Lo si è ripetuto da più parti e a più riprese: temi come quello della sicurezza non possono essere ostaggi delle sparate da campagna elettorale; i ruoli di ministro e di capo di uno schieramento politico devono essere il più possibile tenuti separati. Concetti semplici, che necessiterebbero solo di un minimo buon senso e di buona fede: merce rara in politica, certo non solo da oggi.
Il problema, del tutto nuovo invece, è che in poco tempo è cambiato radicalmente il sistema dell’informazione, o meglio, della circolazione delle notizie, vere o false che siano. Il ritmo, un po’ da bradipo, dei mezzi di informazione tradizionali è stato travolto dai tempi di reazione frenetici dei social, che diffondono tutto senza permettere alcun filtro di riflessione né di valutazione.
Per ora, le reazioni dell’elettorato sembrano premiare certe scelte, ma aldilà della considerazione su quanto questa “febbre” possa durare, non ci si può esimere da considerazioni più ponderate.
Prendiamo il problema sicurezza, riportato drammaticamente in prima pagina dai fatti di Napoli, che hanno visto coinvolta in una sparatoria una bimba di quattro (sic!) anni, che ora sta lottando tra la vita e la morte.
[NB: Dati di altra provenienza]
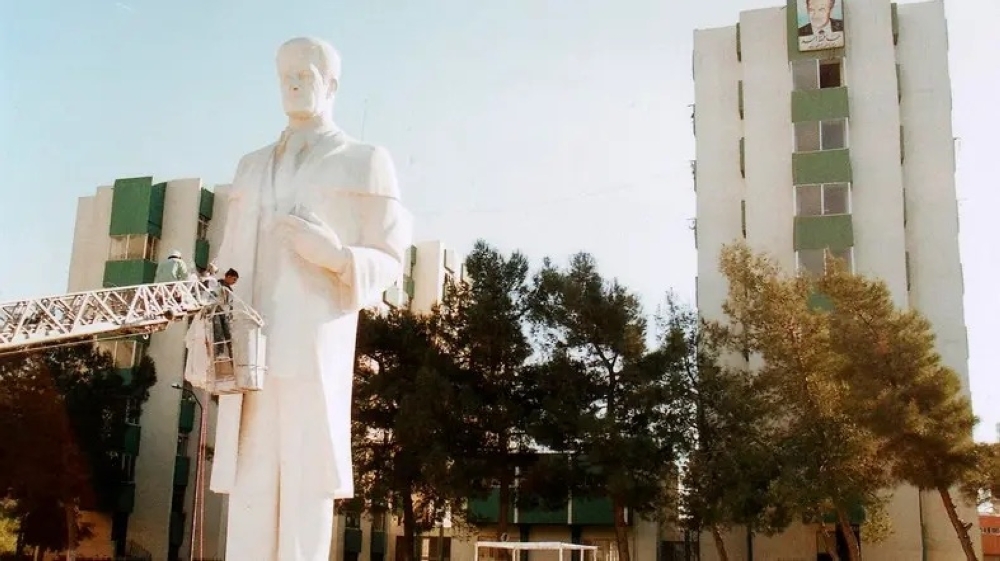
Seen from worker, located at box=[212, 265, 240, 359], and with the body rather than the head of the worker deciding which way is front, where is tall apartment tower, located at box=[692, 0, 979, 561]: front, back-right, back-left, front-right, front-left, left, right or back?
front-left

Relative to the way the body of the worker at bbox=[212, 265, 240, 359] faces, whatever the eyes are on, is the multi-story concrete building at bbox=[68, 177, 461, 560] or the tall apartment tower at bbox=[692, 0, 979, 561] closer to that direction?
the tall apartment tower

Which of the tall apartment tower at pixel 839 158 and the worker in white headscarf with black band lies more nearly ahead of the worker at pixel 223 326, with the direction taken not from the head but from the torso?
the tall apartment tower

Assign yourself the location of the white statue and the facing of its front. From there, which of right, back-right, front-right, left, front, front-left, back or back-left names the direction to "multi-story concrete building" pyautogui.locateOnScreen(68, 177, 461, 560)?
back-right

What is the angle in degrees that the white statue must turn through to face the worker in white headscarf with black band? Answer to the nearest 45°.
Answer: approximately 90° to its right

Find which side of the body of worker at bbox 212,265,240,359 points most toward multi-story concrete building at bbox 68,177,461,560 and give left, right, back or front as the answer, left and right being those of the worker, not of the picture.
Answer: left

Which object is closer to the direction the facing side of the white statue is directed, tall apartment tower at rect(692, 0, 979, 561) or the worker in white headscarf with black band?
the worker in white headscarf with black band

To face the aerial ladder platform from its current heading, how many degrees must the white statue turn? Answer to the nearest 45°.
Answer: approximately 90° to its right

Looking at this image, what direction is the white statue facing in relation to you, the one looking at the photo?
facing the viewer and to the left of the viewer

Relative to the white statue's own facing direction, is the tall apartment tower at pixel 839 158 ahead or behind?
behind

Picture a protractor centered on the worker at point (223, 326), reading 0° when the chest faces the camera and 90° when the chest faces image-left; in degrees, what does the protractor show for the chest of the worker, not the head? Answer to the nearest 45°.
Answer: approximately 270°

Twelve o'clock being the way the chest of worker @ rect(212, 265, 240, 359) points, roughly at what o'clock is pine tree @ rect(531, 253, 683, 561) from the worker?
The pine tree is roughly at 10 o'clock from the worker.
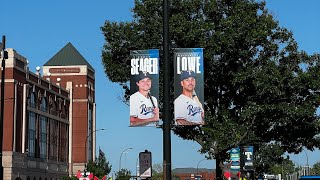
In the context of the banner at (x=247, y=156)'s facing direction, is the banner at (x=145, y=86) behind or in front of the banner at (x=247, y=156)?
in front

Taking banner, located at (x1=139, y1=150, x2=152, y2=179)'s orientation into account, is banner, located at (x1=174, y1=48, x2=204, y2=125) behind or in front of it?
in front

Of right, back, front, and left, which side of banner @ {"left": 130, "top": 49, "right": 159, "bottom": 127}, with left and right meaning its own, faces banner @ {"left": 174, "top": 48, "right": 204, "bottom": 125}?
left

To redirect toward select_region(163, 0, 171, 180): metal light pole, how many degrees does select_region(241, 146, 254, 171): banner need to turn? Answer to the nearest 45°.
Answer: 0° — it already faces it

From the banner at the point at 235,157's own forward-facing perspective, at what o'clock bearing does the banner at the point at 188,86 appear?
the banner at the point at 188,86 is roughly at 12 o'clock from the banner at the point at 235,157.

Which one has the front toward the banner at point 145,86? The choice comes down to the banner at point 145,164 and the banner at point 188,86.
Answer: the banner at point 145,164

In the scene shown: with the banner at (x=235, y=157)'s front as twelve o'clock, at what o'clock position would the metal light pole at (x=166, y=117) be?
The metal light pole is roughly at 12 o'clock from the banner.

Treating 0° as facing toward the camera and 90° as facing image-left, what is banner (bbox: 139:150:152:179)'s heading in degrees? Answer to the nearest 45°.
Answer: approximately 0°
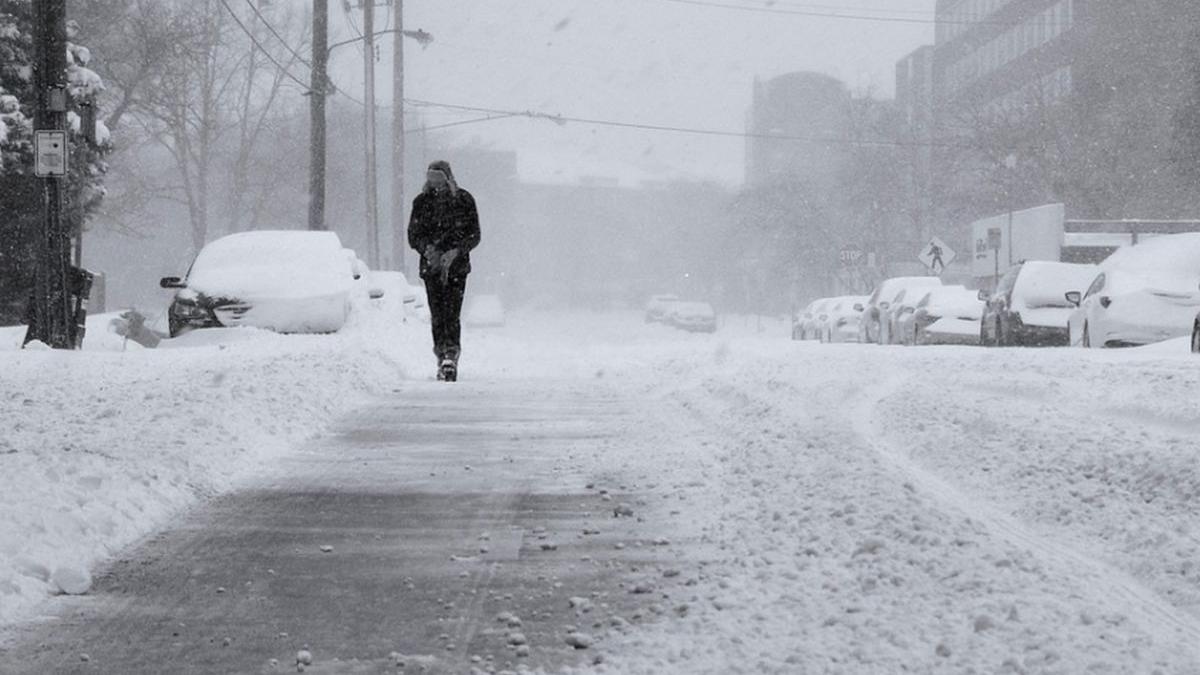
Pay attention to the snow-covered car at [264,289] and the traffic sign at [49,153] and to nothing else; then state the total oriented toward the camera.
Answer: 2

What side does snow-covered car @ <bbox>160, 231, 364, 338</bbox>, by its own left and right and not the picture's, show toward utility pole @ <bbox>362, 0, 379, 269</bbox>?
back

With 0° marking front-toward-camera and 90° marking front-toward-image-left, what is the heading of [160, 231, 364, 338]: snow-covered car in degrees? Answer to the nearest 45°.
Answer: approximately 0°

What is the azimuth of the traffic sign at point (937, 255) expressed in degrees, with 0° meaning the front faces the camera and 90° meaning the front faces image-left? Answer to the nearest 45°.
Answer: approximately 0°

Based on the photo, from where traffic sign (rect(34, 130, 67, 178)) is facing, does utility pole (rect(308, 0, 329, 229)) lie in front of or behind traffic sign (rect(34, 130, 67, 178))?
behind

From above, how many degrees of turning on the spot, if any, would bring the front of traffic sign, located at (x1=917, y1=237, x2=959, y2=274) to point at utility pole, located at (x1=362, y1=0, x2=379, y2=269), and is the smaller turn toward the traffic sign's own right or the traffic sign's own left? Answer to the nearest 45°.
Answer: approximately 45° to the traffic sign's own right

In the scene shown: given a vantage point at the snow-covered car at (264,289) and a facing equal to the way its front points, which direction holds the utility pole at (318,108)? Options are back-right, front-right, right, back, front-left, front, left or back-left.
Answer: back

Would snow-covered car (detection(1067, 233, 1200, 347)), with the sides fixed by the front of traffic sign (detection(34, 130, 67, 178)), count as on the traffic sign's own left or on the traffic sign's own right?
on the traffic sign's own left

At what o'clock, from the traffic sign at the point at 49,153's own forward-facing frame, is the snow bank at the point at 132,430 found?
The snow bank is roughly at 12 o'clock from the traffic sign.

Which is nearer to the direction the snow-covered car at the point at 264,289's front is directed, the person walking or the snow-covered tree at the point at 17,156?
the person walking
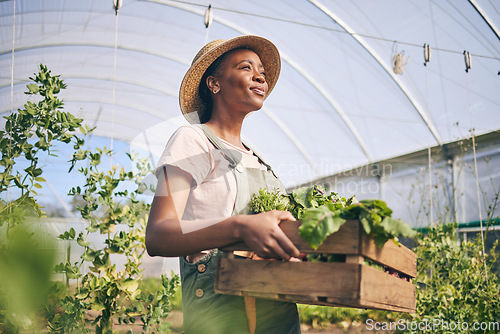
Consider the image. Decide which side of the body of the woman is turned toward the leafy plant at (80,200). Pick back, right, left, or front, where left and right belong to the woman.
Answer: back

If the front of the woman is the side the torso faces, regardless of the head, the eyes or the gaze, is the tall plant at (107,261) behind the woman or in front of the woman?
behind

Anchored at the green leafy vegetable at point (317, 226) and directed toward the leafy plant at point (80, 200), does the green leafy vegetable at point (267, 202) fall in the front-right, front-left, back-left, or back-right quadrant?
front-right

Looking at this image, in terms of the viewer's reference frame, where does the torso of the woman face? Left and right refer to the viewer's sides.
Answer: facing the viewer and to the right of the viewer

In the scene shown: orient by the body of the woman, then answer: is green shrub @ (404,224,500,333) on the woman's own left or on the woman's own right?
on the woman's own left
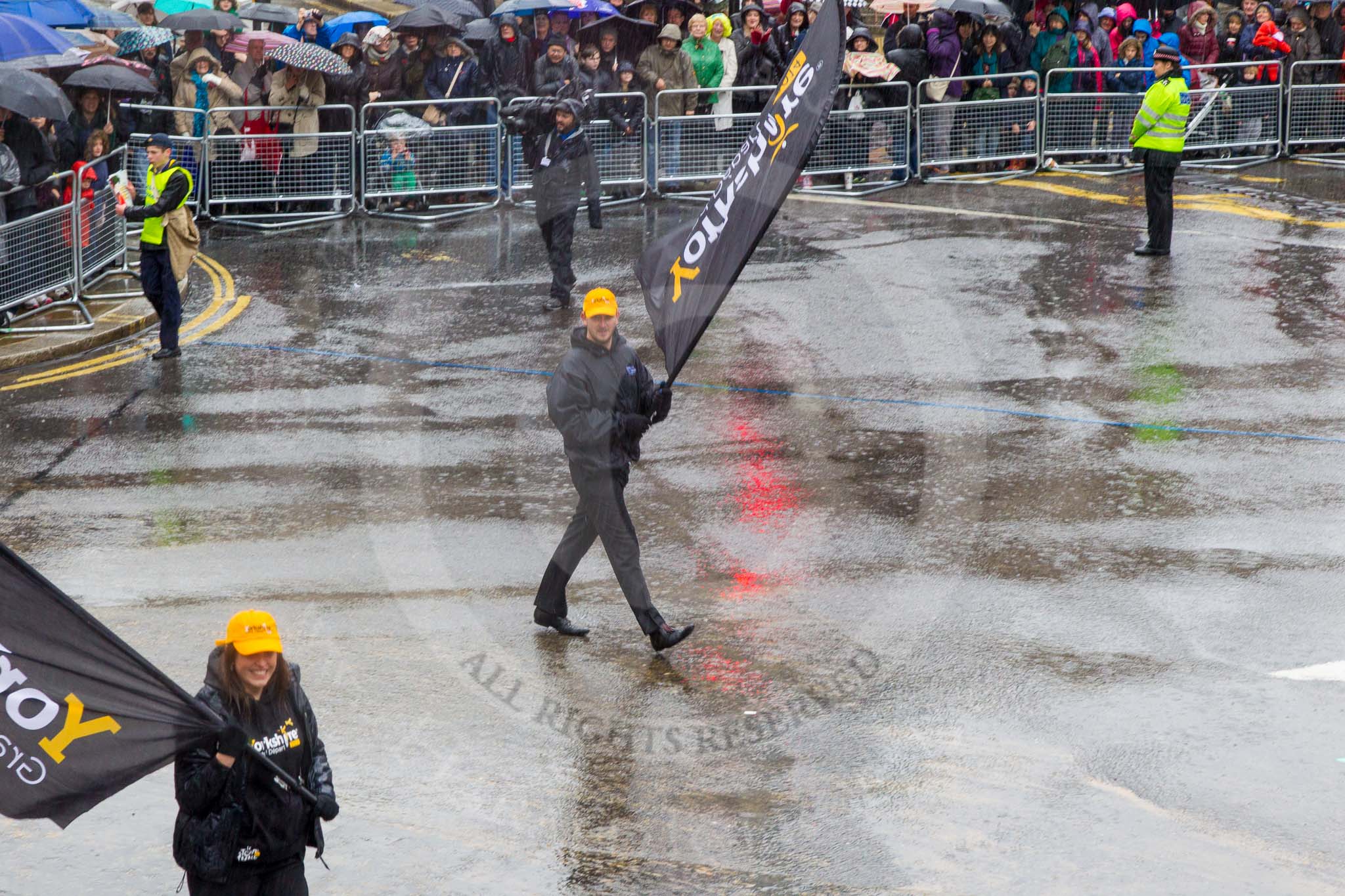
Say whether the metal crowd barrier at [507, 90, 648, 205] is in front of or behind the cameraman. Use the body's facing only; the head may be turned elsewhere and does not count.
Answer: behind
Si va avanti per mesi a gridare “al lupo” sugli immigrati, li si tratta tutti come potenziali delinquenti per poi scoprire che, purtroppo, il male non ha nazionalità né colore di pelle; che, con tutta probabilità, la delinquenza non si potrebbe eliminare neppure mettendo un poliziotto a fianco di ogni cittadino.
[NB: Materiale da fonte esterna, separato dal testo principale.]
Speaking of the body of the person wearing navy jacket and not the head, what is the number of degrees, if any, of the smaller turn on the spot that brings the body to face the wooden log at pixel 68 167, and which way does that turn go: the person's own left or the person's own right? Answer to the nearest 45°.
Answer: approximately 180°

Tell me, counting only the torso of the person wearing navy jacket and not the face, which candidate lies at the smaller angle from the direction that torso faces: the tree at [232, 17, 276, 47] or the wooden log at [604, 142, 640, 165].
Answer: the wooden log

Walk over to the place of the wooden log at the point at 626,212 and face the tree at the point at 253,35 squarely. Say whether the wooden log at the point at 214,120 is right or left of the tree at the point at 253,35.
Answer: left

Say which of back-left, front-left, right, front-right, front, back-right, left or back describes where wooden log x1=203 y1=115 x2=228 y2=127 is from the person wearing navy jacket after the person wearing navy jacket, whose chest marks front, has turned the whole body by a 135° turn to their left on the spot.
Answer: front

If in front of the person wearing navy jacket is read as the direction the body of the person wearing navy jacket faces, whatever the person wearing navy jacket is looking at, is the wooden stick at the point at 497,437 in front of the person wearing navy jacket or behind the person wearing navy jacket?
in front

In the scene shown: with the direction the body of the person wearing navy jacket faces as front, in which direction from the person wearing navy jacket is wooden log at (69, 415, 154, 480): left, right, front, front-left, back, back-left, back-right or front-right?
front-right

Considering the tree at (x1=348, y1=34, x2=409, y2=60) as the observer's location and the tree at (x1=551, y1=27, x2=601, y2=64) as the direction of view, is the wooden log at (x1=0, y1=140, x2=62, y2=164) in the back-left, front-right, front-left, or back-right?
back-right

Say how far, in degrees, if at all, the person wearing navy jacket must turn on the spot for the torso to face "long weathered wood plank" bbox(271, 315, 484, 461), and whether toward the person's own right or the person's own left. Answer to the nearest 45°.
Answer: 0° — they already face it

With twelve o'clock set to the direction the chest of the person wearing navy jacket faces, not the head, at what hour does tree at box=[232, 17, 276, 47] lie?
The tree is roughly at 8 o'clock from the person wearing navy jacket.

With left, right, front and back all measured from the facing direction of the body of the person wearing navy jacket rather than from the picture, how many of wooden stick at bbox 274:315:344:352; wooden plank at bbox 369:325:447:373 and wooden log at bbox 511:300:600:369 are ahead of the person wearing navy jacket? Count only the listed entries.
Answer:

E la questione sulla legittima difesa sta sulla stessa lunghezza d’onda.
Bisogna, invece, credere nella possibilità di modificare la società dal suo interno per sperare in una convivenza pacifica. Il lavoro è lungo: c’è bisogno di una scuola più attrezzata e accessibile, di centri di aggregazione dove i giovani possano imparare a vivere nel segno del bene; non di poligoni di tiro o di giubbotti antiproiettile.
Certo, per fronteggiare la criminalità ci vogliono forze di polizia adeguate per numero e per preparazione; ma questo serve per “arginare” il male – ed è appunto compito di uno Stato che ha a cuore la protezione di cittadini – non per estirparlo dai cuori.
Non ha senso, per pochi (o anche tanti) voti in più, alimentare le paure delle persone creando nemici in base a categorie di appartenenza, mettendo in apprensione per fatti che, per fortuna, sono molto più rari di quello che si vuol far credere.
Non ha senso e nemmeno conviene perché poi si dicono delle stupidaggini, si commettono delle gaffe come quella di non portare (o portare con grave ritardo) la presenza dello Stato sul luogo di crimini efferati, opera della criminalità organizzata. Si può sperare che tutto questo possa essere compreso da chi, oggi, è tutto concentrato solo sul rastrellamento dei voti?